Development of flexible durable multi-slotted antenna for wearable applications

Heliyon. 2024 Nov 21;10(23):e40627. doi: 10.1016/j.heliyon.2024.e40627. eCollection 2024 Dec 15.

Abstract

In this study, a multi-slotted antenna is designed and characterized that can be used for wearable applications by utilizing a flexible, durable silicone rubber substrate. Flexible material has become increasingly popular among researchers in recent years for the development of wearable antennas for body area networks (BAN). The flexible device should be small in size so that it can be easily worn on the human body by integrating with wearables for transmitting and receiving signals over a sufficiently long distance. Unlike conventional flexible and semi-flexible substrate, presented work utilize silicon rubber substrate owing the advantages of good thermal stability and good resistance in varying environmental conditions. The designed antenna's surface offers a compact size of 14 × 12 mm2 with a thickness of 2 mm. The resonance frequency of the designed antenna is optimized at 5.8 GHz with a peak gain of 2.46 dBi.
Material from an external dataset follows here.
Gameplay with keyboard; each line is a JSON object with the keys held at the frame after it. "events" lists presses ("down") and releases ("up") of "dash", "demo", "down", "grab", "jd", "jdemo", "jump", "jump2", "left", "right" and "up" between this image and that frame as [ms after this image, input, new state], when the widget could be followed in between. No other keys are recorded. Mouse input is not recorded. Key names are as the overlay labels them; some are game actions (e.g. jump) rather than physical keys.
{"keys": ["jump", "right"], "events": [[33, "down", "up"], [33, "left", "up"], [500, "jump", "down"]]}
The specific absorption rate (SAR) achieved for the proposed antenna is 1.56 W/kg for 1 g of tissue which fulfills the FCC standard. The design offers radiation efficiency of around 80 % when loaded with hand model over the operational band of 5.5 GHz-6.5 GHz. The bending characteristics of multi-slotted antenna are also analyzed, which offers stable performance as compared to antenna without any bend. Compactness as well as high radiation efficiency have been accomplished that makes the proposed antenna a strong candidate for military applications, medical applications, GPS, RFID, and fitness tracking.

Keywords: Flexible electronics; Silicone rubber; Slotted antenna; Specific absorption rate; Wearable IoT applications.